L'intervista a Gabriele De Nuzzo, dalle giovanili a Udine alla nuova esperienza in Slovenia

Ex LGI, ha partecipato nel 2014 all'edizione del nostro Almanacco. Insieme a lui abbiamo approfondito la tematica relativa ai ragazzi che preferiscono l'estero all'Italia.
18.07.2024 13:45 di  Stefano Rossoni   vedi letture
L'intervista a Gabriele De Nuzzo, dalle giovanili a Udine alla nuova esperienza in Slovenia

Durante l'anno, La Giovane Italia ha deciso di dare grande spazio e importanza sui propri canali a tutti quei ragazzi che, per un motivo o per l'altro, hanno scelto coraggiosamente di intraprendere una nuova avventura all'estero. Nell'ultimo periodo però, vista la partenza di alcuni profili (ad esempio Della Rovere, ufficiale al Bayern Monaco), il tema sui giovani che abbandonano l'Italia è diventato ormai di interesse nazionale. Ci sembrava interessante scoprire, in prima persona, le reali motivazioni che spingono i nostri giovani a preferire altri campionati.

Lo abbiamo chiesto a Gabriele De Nuzzo, calciatore classe '99, cresciuto nelle giovanili dell'Udinese e attualmente di proprietà del Tabor Sezana, club che milita nel campionato sloveno. Un profilo "non scontato" per LGI, considerato che De Nuzzo fu selezionato nel 2014 tra i migliori profili della propria categoria sul nostro Almanacco. Torniamo a parlare, dunque, con un "vecchio amico", ripercorrendo le sue tappe a livello giovanile e soffermandoci sui temi citati nelle righe precedenti.

COMPITI DA SVOLGERE>
**1.** Rispondi a queste domande sull'articolo dedicato a Gabriele De Nuzzo:
(a) Di che classe è il calciatore?
(b) In quale campionato gioca il Tabor Sezana?
(c) Quale giocatore viene citato come esempio di chi ha lasciato l'Italia, e in quale squadra è ufficiale?
**2.** Prosegui l'articolo su Gabriele De Nuzzo dal punto in cui si interrompe.

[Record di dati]
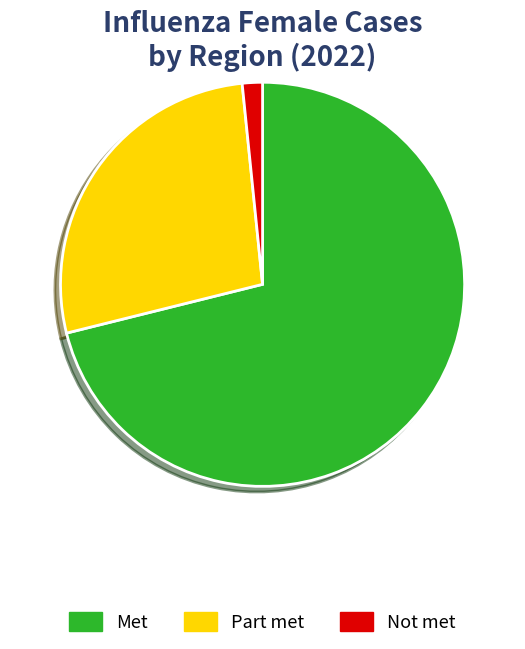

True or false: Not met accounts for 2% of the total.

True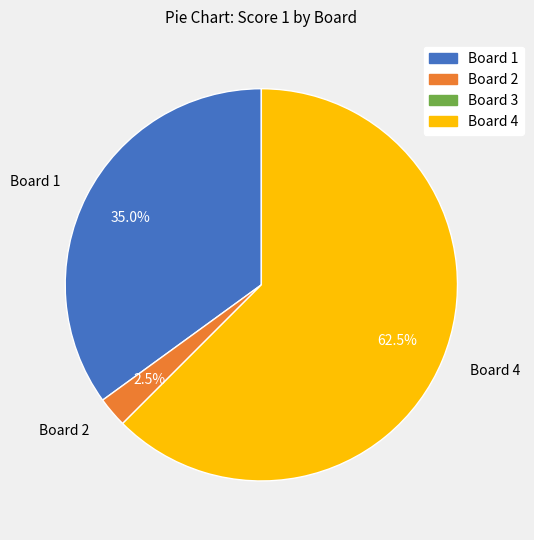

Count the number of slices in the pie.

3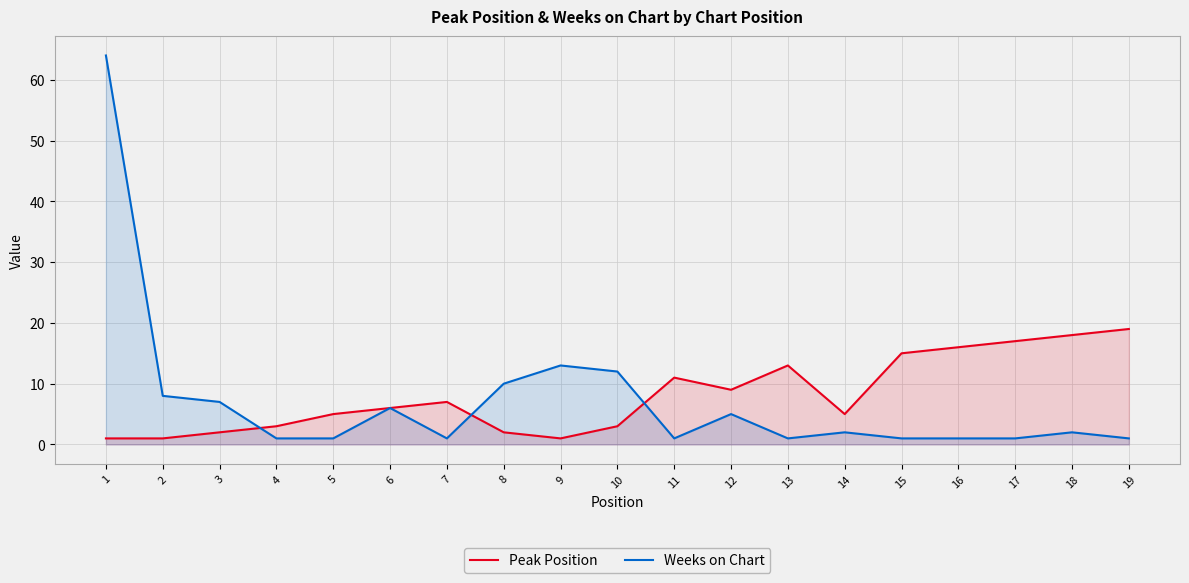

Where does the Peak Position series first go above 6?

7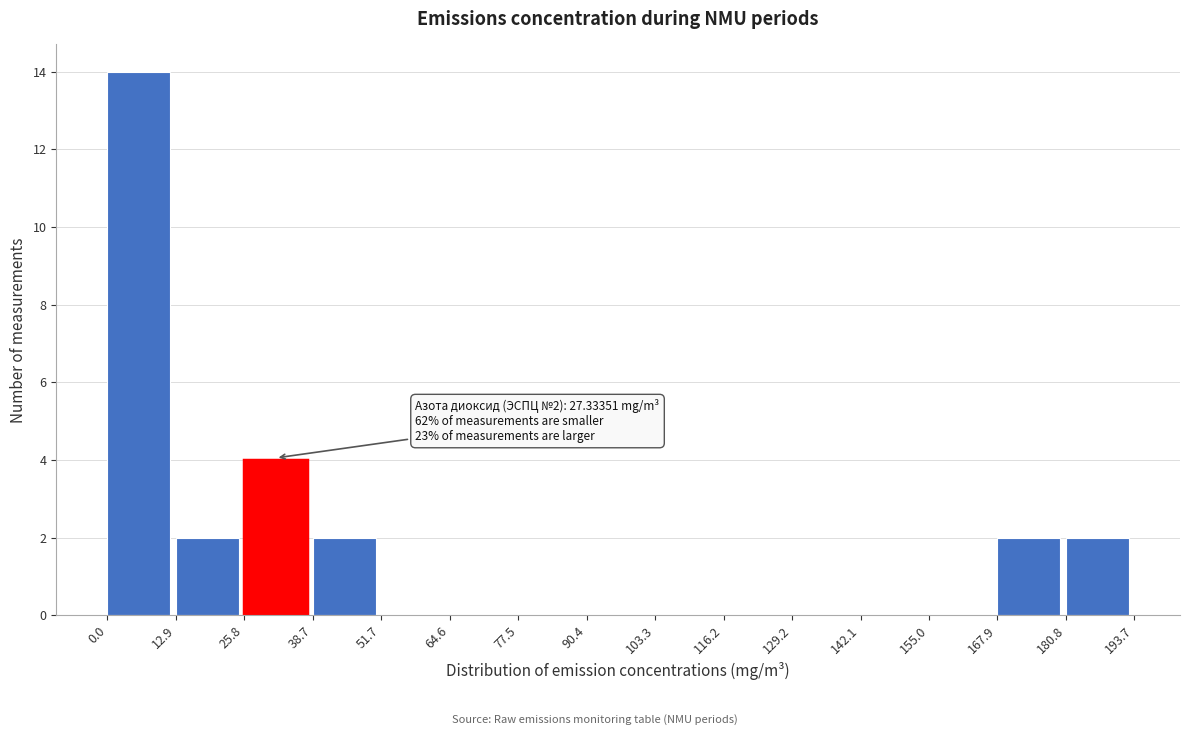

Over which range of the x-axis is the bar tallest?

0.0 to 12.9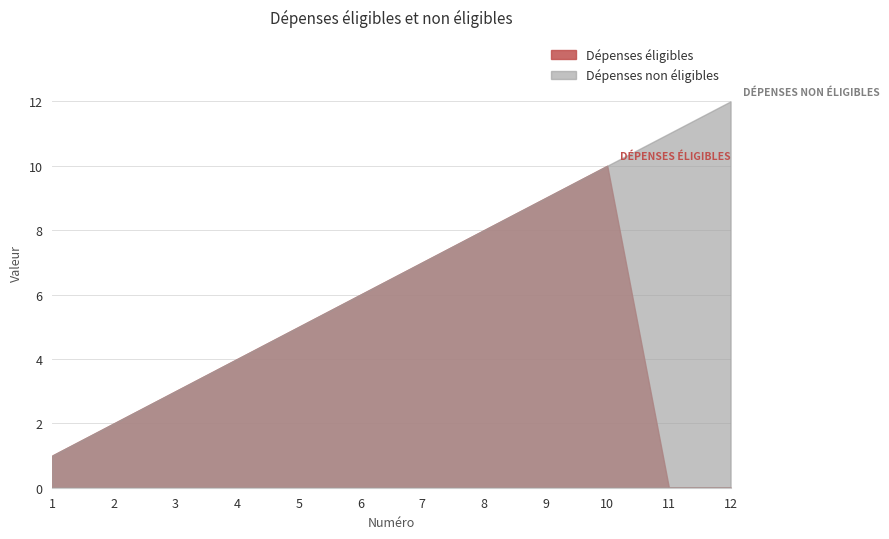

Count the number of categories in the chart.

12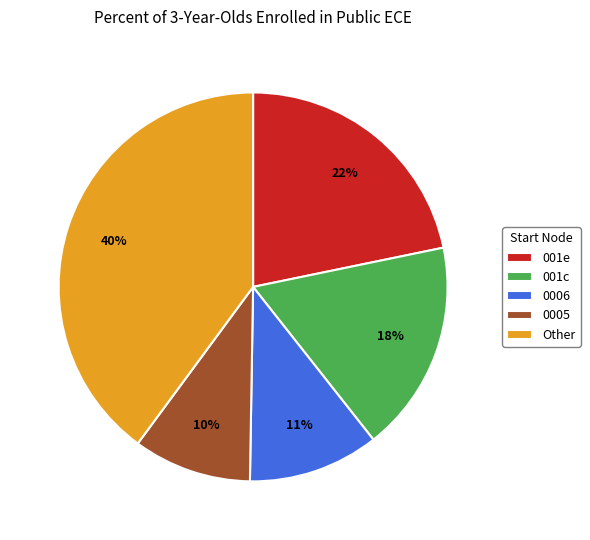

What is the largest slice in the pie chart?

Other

RISULTATI DEI COMPITI>
**1.**
(a) È un calciatore classe '99.
(b) Gioca nel campionato sloveno.
(c) Viene citato Della Rovere, ufficiale al Bayern Monaco.

**2.**
Buongiorno Gabriele e grazie per aver accettato la nostra intervista. Da pochi giorni è ufficiale il rinnovo con il Tabor Sezana, quali sono le tue prime sensazioni?

“Davvero molto contento. Sono arrivato a gennaio scorso, è stato un inizio difficile perchè partivamo da una posizione di classifica veramente disastrosa, poi attraverso il ripescaggio siamo riusciti a salvarci. Mi sono trovato benissimo sia con i compagni che, in generale, con la società: ho trovato persone disponibili e soprattutto di parola, non un fattore scontato nel mondo del calcio. Il Tabor Sezana ha sempre manifestato la volontà di voler proseguire questo progetto insieme: sono felice di come siano andate le cose”.

Riavvolgiamo il nastro di ben 10 anni, ritornando al 2014. In quel periodo sei stato inserito nell’Almanacco de La Giovane Italia. Militavi nell’Udinese e nella tua scheda tecnica ti raccontavamo come “Un bomber nato, che cerca di liberarsi nel giro di pochi secondi e pochi metri per andare in gol, sua caratteristica principale”. Come hai ricevuto la notizia della presenza sull’Almanacco e inoltre: come sei passato dal ruolo di prima punta a giocare, negli anni successivi, come quinto di centrocampo?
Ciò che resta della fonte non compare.